Bouaké, ville neuve aux p’tits défauts

Ville de bouaké. Fresque du peintre. Photo extraite du livre, naissance d'une nation. (Photo.ABC)

Ville de bouaké. Fresque du peintre. Photo extraite du livre, naissance d’une nation. (Photo.ABC)

Pour ceux qui n’en savent rien, Bouaké est la deuxième plus grande ville de la Côte d’Ivoire. Situé au centre du pays, et capitale de la région du Gbêkê (en Baoulé, langue locale, cela signifie poisson fumé/ sec), Bouaké est connu pour ses ignames, sa gare de train, son marché de Gros, ses usines de Gonfreville, ses centres culturelles (Jacques Ackah, St. Viateur…), son festival…mais aussi pour avoir été le bastion sédition militaire ou rébellion ivoirienne qui à durée 10 longues années.

Une rébellion, dont la but était de rendre tous les ivoiriens libres et égaux, de mettre fin aux inégalités sociales et aux injustices dont certains ivoiriens étaient victimes. Selon un propos de M. Soro Guillaume, ancien Secrétaire General du Mouvement pour la paix en Cote d’Ivoire, au cours d’une conference de presse, rapporté par l’artiste Justin Oussou, dans son livre Naissance d’une nation, expression plurielle sur la crise ivoirienne, P.41, édité par l’ANCI, « La cote d’Ivoire connait la guerre, mais cette guerre, nous l’avons entamé parce que nous voulions que nos populations vivent dans la liberté, la sécurité et la paix. Nous ne voulions pas que les ivoiriens soient divisés, qu’il y ait un ivoirien à 100% et un ivoirien à demi pour cent. »

• _Objectif du travail_: Rédigez la suite du texte consacré à Bouaké en reprenant après sa dernière phrase. Les données ci-après proviennent d'une source distincte de ce texte.

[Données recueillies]
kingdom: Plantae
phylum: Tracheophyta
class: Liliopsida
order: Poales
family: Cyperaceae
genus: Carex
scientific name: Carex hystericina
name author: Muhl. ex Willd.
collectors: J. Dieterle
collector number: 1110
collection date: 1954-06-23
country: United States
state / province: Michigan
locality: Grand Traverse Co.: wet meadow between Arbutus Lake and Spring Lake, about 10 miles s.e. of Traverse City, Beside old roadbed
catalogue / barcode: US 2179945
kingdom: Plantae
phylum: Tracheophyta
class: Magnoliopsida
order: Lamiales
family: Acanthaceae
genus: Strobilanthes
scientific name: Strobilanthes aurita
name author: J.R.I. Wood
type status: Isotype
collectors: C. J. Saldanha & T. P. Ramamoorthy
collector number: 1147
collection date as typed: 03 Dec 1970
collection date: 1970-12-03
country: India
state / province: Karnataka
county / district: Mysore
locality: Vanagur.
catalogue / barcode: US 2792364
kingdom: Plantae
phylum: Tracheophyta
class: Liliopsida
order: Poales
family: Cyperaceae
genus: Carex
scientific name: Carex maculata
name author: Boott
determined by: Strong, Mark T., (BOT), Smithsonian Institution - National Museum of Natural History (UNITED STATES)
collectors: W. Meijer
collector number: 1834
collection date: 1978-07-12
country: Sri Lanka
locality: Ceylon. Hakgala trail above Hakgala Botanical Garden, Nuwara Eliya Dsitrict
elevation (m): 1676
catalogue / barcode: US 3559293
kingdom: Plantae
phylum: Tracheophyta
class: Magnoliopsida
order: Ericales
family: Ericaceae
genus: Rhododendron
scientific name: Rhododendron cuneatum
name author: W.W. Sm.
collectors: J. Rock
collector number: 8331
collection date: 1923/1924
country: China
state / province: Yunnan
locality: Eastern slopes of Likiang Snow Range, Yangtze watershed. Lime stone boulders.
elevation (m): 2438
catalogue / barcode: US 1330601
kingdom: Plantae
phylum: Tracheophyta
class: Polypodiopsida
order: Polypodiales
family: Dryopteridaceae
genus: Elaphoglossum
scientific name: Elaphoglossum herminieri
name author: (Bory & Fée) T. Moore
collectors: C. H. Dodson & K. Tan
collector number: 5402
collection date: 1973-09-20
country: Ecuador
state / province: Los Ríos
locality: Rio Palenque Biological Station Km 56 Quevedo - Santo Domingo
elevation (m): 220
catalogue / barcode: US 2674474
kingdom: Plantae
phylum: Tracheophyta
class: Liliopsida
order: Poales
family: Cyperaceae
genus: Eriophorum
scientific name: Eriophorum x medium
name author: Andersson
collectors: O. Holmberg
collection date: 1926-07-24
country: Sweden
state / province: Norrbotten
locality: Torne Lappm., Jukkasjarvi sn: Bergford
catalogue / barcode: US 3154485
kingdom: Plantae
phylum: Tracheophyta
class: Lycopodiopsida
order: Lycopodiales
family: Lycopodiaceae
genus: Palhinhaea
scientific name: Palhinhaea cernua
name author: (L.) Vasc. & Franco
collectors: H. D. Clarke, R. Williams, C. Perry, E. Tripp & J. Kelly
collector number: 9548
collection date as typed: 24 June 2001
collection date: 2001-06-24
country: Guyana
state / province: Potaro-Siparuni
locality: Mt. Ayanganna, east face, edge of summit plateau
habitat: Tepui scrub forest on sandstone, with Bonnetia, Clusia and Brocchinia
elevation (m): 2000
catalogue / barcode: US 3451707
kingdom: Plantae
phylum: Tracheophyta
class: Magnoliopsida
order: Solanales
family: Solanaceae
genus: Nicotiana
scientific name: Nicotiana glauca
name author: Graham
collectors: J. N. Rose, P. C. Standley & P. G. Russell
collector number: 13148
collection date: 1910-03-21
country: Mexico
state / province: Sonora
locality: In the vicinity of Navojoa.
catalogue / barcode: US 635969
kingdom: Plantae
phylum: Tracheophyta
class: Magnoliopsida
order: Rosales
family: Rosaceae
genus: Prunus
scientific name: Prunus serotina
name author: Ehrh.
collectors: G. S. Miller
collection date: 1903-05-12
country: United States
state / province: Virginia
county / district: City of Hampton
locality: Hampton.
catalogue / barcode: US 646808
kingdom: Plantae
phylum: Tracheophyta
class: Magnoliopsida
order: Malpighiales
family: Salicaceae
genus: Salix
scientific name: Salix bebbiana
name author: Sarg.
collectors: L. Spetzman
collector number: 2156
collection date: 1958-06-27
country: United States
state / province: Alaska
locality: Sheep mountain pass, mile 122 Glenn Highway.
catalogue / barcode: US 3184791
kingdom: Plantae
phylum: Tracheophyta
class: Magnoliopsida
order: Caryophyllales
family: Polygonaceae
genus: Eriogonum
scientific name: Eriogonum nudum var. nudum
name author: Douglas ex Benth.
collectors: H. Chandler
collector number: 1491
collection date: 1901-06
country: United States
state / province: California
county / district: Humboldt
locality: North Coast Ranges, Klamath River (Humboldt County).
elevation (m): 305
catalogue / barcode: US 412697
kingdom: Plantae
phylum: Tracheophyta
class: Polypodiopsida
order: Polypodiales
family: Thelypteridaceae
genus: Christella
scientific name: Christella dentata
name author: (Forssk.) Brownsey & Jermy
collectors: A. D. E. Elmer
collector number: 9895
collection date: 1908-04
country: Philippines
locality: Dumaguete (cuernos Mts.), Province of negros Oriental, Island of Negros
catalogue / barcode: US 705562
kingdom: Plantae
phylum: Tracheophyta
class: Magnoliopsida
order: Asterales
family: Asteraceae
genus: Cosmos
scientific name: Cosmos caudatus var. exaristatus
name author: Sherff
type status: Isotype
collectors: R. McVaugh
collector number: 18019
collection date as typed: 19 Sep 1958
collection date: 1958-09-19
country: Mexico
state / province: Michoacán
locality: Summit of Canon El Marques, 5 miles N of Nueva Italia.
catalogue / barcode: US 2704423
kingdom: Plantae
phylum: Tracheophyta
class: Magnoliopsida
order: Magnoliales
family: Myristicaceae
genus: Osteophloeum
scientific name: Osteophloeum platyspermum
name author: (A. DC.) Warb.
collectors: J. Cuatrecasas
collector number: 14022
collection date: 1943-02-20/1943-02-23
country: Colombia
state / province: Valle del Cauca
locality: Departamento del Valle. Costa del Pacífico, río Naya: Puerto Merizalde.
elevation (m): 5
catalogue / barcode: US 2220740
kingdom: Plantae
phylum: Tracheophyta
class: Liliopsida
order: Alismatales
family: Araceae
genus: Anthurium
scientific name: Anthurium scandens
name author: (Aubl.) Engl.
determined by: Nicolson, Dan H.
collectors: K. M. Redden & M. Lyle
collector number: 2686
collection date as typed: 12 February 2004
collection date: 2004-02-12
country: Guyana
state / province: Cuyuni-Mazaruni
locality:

• _Réponse attendue_:
Ainsi le but de la guerre fut la liberté. Raison noble vu qu’elle est une loi fondamentale, qui retirer à un humain, le plonge dans la servitude, dans le désespoir qui conduit à la déchéance, à la mort. Durant les chaudes périodes de crises, Bouaké, tout comme l’ensemble des zones occupées par les Forces nouvelles ou rebelles, a stoïquement porté, comme une mère, la douleur des coups de feu visant l’enfantement de la liberté, qui ne fut sans déplacements des populations fuyant la mort. Les infrastructures ont ployé soit sous le coup des canons, soit après le passage de nombreux pilleurs. Bouaké se résumait, à entendre les radios étrangères, en un lieu de désarroi, de point chaud de combat, d’alerte…

Mais aujourd’hui, la ville semble avoir oublié ces moments de douleurs. Le centre ville est animée et gai. Klaxons des automobilistes et musiques assourdissantes des maquis, bar, café…rivalisent. Des nouvelles compagnies de transport jouxtent de grands magasins. Même si des bâtiments gardent encore des séquelles et cicatrices de la crise, que même des coups de taloche de maître maçons togolais, n’ont réussi à maquer, Bouaké vit, chante, danse, murmure…Les grandes rues sont enjolivées d’énormes panneaux publicitaires, les écoles, les universités, les commerces bourdonnent dans tous les sens. Le vrombissement des motos taxis qui accélèrent, ralentissent au rythmes des feux tricolores ne cessent de captiver et inquiéter les piétons. Ils noient presque le visiteur dans ses recoupements de bout du passés. Les dames sont belles à voir vous dépasser sur leurs motos neuves, poitrines suavement bombées et croupes  bien mises en évidence. Les hommes à motos bi ou tricycles, vont et viennent. S’arrêtent, discutent repartent, planent, esquivent. Les policier surveillent, sifflent, constatent, poursuivent… Les motos ont envahi  cette capitale. Elles portent, transportent dans tous les sens.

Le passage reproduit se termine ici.